The amount of ʞlıɯ Ambitious Rocket carries would require complicated space maths in AUO's universe, but luckily for us, the calculations are simple. It is sufficient to XOR (bitwise xor operation) the distance to be traveled with the liters of lǝnɟ the rocket has.

AUO should always travel \(\mathbf{A_i}\) lightyears to reach the \(\mathbf{i}\)'th planet. It doesn't matter where the Ambitious Rocket is located.

AUO has \(\mathbf{M}\) liters of ʞlıɯ in total and AUO needs to visit \(\mathbf{N}\) planets in total. Can you calculate the maximum amount of lǝnɟ AUO can take on their rocket without the amount of ʞlıɯ they carry exceeding \(\mathbf{M}\)?

- note: ʞlıɯ and lǝnɟ act differently from the matter we understand. Upon delivering ʞlıɯ, Ambitious Rocket's lǝnɟ doesn't decrease.

#### Input

The first line will include the integers \(\mathbf{N}\) and \(\mathbf{M}\).

The next will have \(\mathbf{N}\) positive integers in total. \(\mathbf{A_i}\) equals to the distance needs to be traveled to reach that planet.

##### Batch #1:

- \(1 \leq \mathbf{N} \leq 100\)
- \(1 \leq \mathbf{A_i} \leq 100\)
- \(1 \leq \mathbf{M} \leq 10^4\)

##### Batch #2:

- \(1 \leq \mathbf{N} \leq 10^5\)
- \(1 \leq \mathbf{A_i} \leq 10^{12}\)
- \(1 \leq \mathbf{M} \leq 10^{15}\)

#### Output

Print the amount of lǝnɟ AUO should put into the Ambitious Rocket.

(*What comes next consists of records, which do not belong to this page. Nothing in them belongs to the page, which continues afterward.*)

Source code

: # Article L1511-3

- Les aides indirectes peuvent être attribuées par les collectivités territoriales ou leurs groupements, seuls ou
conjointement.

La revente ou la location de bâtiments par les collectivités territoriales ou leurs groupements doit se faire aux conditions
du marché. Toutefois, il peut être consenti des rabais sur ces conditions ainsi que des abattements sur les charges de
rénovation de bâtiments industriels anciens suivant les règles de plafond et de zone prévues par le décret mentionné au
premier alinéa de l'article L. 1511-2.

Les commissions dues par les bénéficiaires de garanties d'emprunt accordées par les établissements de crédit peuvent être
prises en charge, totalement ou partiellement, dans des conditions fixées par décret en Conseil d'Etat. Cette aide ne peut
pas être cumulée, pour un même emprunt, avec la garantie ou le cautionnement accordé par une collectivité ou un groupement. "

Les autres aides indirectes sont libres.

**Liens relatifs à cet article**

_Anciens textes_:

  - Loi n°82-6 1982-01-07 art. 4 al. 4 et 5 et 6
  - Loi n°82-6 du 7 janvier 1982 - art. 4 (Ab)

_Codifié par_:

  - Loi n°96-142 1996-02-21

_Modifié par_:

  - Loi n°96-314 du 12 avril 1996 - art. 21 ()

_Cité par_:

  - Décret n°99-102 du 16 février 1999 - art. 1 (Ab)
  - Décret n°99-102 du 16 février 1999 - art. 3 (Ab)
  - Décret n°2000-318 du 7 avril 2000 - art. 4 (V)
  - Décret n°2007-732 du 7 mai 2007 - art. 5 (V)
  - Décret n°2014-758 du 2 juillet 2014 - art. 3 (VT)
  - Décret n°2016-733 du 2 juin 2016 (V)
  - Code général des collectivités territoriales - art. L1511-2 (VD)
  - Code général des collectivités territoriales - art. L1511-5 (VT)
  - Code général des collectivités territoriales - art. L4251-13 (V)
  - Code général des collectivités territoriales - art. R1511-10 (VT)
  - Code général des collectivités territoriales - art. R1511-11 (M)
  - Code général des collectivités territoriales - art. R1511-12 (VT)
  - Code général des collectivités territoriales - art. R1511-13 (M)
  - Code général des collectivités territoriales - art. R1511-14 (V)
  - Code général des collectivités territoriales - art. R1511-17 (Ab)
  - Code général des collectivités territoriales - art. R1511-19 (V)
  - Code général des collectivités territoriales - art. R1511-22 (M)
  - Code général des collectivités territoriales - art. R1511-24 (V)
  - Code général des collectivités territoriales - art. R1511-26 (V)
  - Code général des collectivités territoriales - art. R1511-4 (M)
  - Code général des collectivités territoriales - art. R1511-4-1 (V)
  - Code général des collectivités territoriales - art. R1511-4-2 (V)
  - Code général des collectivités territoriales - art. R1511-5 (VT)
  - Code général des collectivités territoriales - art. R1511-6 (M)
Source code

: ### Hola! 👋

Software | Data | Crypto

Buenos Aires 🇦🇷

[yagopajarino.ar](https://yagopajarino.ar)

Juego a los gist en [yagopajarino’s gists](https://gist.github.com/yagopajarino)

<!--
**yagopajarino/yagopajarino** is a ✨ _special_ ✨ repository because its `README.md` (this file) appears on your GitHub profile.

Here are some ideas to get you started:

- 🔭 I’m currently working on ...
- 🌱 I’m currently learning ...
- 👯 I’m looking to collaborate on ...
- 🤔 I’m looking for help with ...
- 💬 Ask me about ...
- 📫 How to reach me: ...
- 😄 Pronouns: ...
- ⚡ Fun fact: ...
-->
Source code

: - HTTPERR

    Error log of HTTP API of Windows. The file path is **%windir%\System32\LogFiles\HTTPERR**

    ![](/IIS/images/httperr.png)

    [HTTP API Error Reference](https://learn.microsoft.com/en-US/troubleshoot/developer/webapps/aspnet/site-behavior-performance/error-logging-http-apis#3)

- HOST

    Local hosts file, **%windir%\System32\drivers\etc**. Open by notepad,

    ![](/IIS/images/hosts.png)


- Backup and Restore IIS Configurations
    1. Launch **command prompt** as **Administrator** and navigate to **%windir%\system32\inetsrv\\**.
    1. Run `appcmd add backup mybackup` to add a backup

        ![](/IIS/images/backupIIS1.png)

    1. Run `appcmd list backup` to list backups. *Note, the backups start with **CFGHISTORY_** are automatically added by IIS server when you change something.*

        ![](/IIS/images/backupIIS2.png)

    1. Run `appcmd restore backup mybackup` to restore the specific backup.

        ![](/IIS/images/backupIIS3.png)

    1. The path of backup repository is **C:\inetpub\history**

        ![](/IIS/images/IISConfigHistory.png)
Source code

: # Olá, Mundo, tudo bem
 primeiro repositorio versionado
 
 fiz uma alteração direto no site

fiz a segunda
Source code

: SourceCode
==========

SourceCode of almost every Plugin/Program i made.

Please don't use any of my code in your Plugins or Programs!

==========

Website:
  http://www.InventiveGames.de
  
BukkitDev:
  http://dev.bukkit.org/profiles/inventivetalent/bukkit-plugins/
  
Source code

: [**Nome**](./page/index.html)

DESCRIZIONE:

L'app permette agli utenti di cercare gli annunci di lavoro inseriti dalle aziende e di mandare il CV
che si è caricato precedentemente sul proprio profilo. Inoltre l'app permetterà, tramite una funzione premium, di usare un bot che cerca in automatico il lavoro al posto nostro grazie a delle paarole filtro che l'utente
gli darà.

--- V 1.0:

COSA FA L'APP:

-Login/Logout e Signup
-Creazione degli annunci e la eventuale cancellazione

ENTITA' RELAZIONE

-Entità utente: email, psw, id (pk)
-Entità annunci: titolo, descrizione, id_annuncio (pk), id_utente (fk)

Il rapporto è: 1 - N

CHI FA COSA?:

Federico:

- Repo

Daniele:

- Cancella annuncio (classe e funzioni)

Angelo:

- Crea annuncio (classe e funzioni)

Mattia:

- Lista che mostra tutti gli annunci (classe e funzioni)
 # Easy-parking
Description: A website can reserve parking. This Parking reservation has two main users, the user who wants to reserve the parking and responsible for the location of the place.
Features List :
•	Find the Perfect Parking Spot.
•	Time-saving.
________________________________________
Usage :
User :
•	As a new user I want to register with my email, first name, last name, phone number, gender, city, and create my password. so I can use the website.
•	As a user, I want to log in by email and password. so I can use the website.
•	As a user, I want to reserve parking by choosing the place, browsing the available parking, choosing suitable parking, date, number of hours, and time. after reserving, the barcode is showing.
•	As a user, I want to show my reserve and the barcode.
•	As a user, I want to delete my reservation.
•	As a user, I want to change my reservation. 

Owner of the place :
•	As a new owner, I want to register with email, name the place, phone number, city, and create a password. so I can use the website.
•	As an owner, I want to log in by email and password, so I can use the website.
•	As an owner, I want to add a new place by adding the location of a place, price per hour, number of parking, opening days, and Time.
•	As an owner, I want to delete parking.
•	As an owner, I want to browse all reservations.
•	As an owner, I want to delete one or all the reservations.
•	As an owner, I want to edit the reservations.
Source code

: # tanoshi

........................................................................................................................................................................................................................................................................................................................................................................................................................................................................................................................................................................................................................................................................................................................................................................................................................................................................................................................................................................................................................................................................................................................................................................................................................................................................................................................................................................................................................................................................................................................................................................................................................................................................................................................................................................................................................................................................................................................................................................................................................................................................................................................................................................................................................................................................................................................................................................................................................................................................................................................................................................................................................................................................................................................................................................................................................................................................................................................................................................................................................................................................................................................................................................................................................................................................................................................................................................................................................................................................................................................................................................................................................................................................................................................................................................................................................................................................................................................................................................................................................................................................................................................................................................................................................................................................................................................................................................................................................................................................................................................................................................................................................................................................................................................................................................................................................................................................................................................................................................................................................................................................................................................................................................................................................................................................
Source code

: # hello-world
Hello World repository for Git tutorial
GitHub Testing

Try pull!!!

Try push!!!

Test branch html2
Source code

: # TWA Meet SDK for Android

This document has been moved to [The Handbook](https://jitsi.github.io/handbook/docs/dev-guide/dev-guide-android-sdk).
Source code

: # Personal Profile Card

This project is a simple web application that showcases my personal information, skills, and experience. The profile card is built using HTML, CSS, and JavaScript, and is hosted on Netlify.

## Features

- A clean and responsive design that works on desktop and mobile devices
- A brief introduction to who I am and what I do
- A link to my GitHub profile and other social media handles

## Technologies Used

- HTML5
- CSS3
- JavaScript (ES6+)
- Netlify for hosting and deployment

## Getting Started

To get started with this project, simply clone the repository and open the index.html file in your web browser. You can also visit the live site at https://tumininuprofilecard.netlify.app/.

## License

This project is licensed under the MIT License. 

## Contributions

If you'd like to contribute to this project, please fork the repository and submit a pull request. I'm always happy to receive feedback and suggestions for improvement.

- If the amount of ʞlıɯ that can be delivered always exceedes \(\mathbf{M}\), print "-1".

#### Samples

Input:

```
6 20
3 4 3 1 3 1
```

Output:

`3`

Input:

```
6 40
3 8 4 4 6 9
```

Output:

`7`

Girdi:

```
5 10
3 2 4 4 12
```

Çıktı:

`-1`

#### Explanation

##### 1. Input

- \((3 \mathbin{\oplus} 3) + (3 \mathbin{\oplus} 4) + (3 \mathbin{\oplus} 3) + (3 \mathbin{\oplus} 1) + (3 \mathbin{\oplus} 3) + (3 \mathbin{\oplus} 1)\)
- \(0 + 7 + 0 + 2 + 0 + 2 = 11 \leq 20\)

##### 2. Input

- \((7 \mathbin{\oplus} 3) + (7 \mathbin{\oplus} 8) + (7 \mathbin{\oplus} 4) + (7 \mathbin{\oplus} 4) + (7 \mathbin{\oplus} 6) + (7 \mathbin{\oplus} 9)\)
- \(4 + 15 + 3 + 3 + 1 + 14 = 40 \leq 40\)

##### 3. Input

- For all non-negative integers, the amount of ʞlıɯ that can be delivered always exceeds \(\mathbf{M}\). Therefore there's no valid answer.